– no me quedan churros… pero hay dos porras
– vale
La máquina estalla su alegría metálica y el chino se agacha para recoger con hábito la cosecha de monedas. La mujer de la barra levanta los ojos del periódico para observar de refilón, la catarata de riqueza, intercambiando la mirada por encima de las gafas de cerca con el camarero que sonríe cómplice.
– ¿me cobra, por favor?
A mi izquierda el parroquiano apura el cortado y se abre. El chino dobla los billetes del cambio, como si estuviera en una sucursal bancaria, y se va sin decir nada. La mujer cierra el periódico, ya tan gastado a estas horas, y tras pagar se va.
Son las diez de un día entre semana y el céntrico bar al que siempre he visto ocupado, se queda vacío. Los camareros se mueven enjaulados tras la barra y el más joven cambia inútilmente la posición de los platos con los dulces, haciendo actividad.
– ¡cómo está el tema! – vocaliza el suspiro el veterano –
– ¿muy tranquilo todo, no? – intervengo en la segunda porra –
– llevamos así días, es el bajonazo de Febrero, explica el otro.
– es que la gente ha recuperado la memoria, se empiezan a acordar de las deudas de las navidades, porque las tarjetas gritan
– ya te digo – rubrica su compañero –
– Enero ha aguantado pero febrero…ná de ná
En la televisión muda, inadvertida hasta ahora, un prohombre gris gesticula desde el Parlamento.

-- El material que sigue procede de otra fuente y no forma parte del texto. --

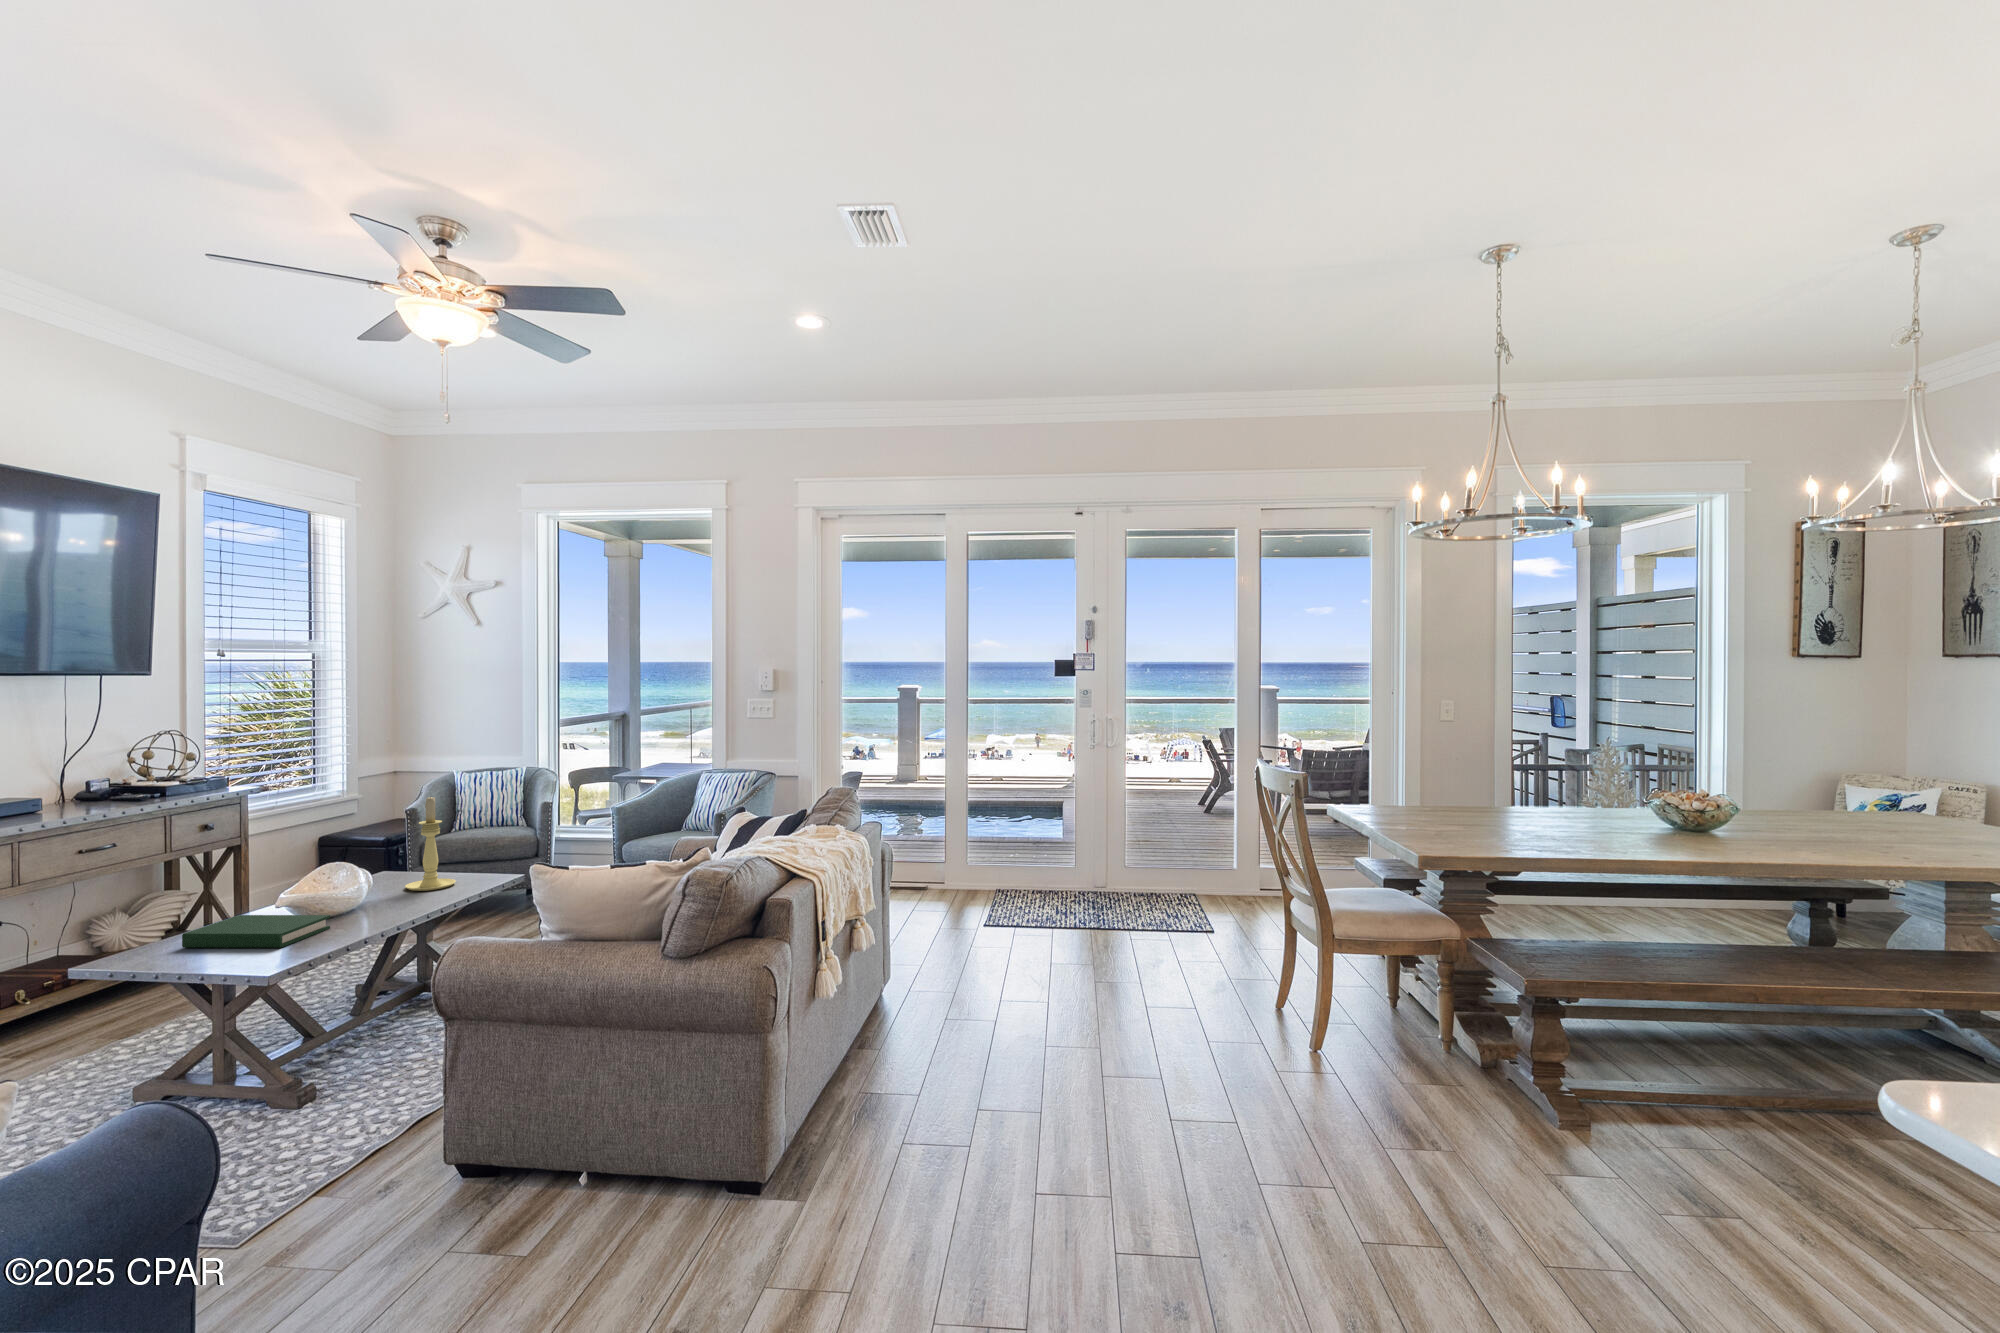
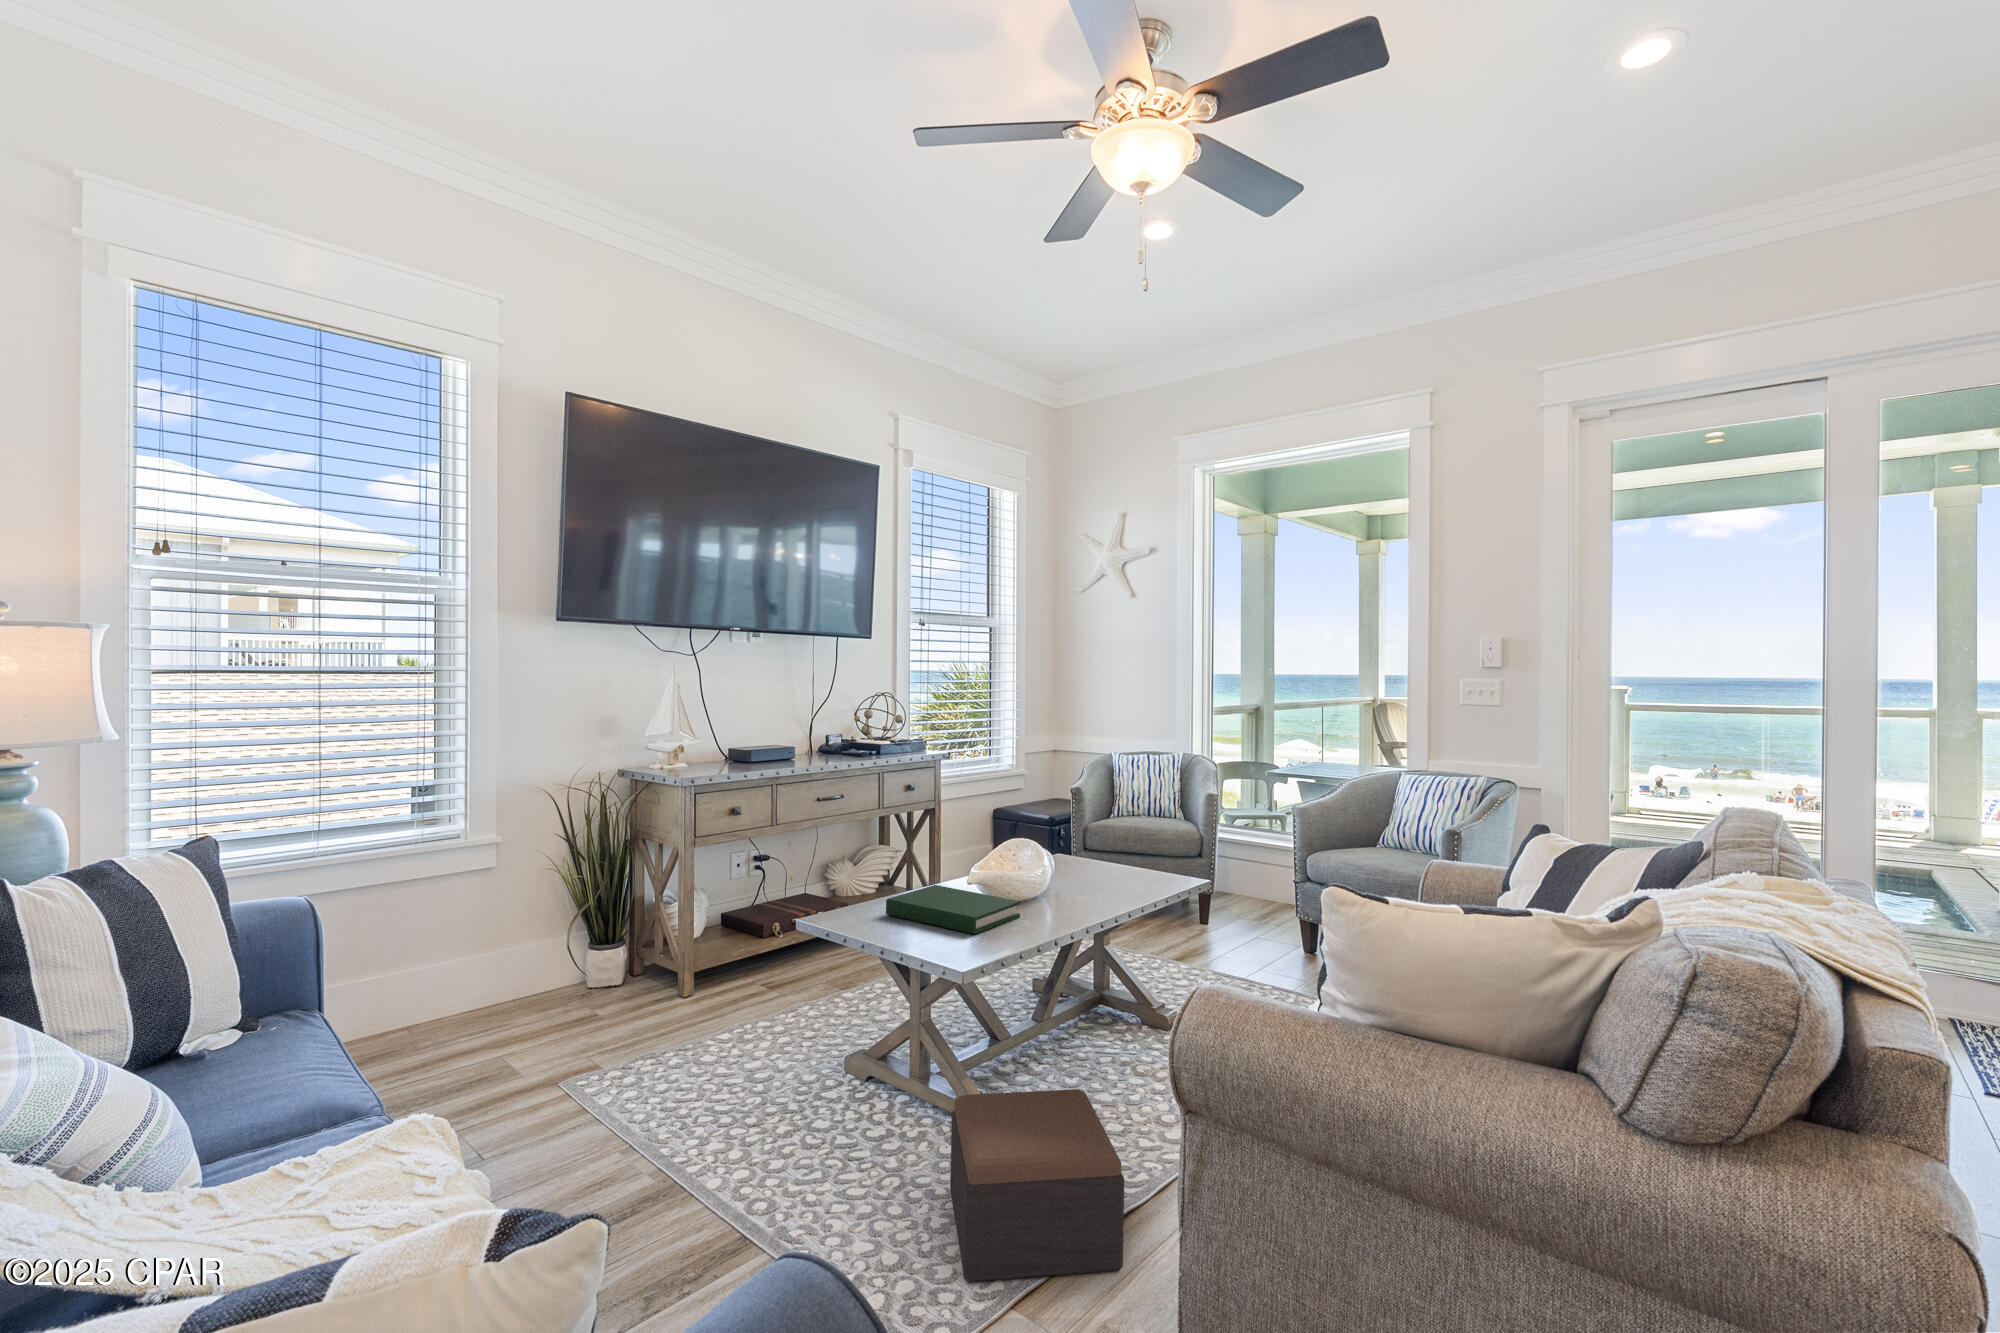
candle holder: present [405,797,456,891] -> none [1086,771,1138,884]
footstool: none [258,1043,408,1190] -> present [950,1089,1124,1282]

Siento un aire frío en mi espalda cuando se abre la puerta, dejando entrar un soplo de viento helado que ventilar la soledad del bar. Un perro se queda afuera, observándonos recién atado desde los cristales dejando entrar un chaval envejecido con barba abandonada, chándal caído, guardando un cuerpo delgado de andares asimétricos.
– –¡qué pasa Tomas!
El camarero ya ha puesto la copa de balón con dos hielos y vierte el elixir transparente. Tomás mira al infinito y deja dos monedas en la barra, acaricia la copa como un cáliz divino y sale al exterior a fumar con su perro sin decir una palabra.
– ¿Me cobran cuando puedan?
Cortesía innecesaria, los dos camareros pueden al tiempo y dejo el dinero en el mostrador. Me incorporo y la televisión sigue mostrando al prohombre gesticulando los mismos gestos de antes, la misma imagen del periódico gastado y la falta de volumen le da un aspecto cada vez mas robótico.
– Bueno, hasta luego
Me despido y la puerta se abre al tiempo que Tomás entra para rellenar su copa. En la calle, el frio me hace subir el cuello del abriga mientras el perro me mira atento colocarme la boina.
Miro el reloj, faltan minutos para el Ángelus.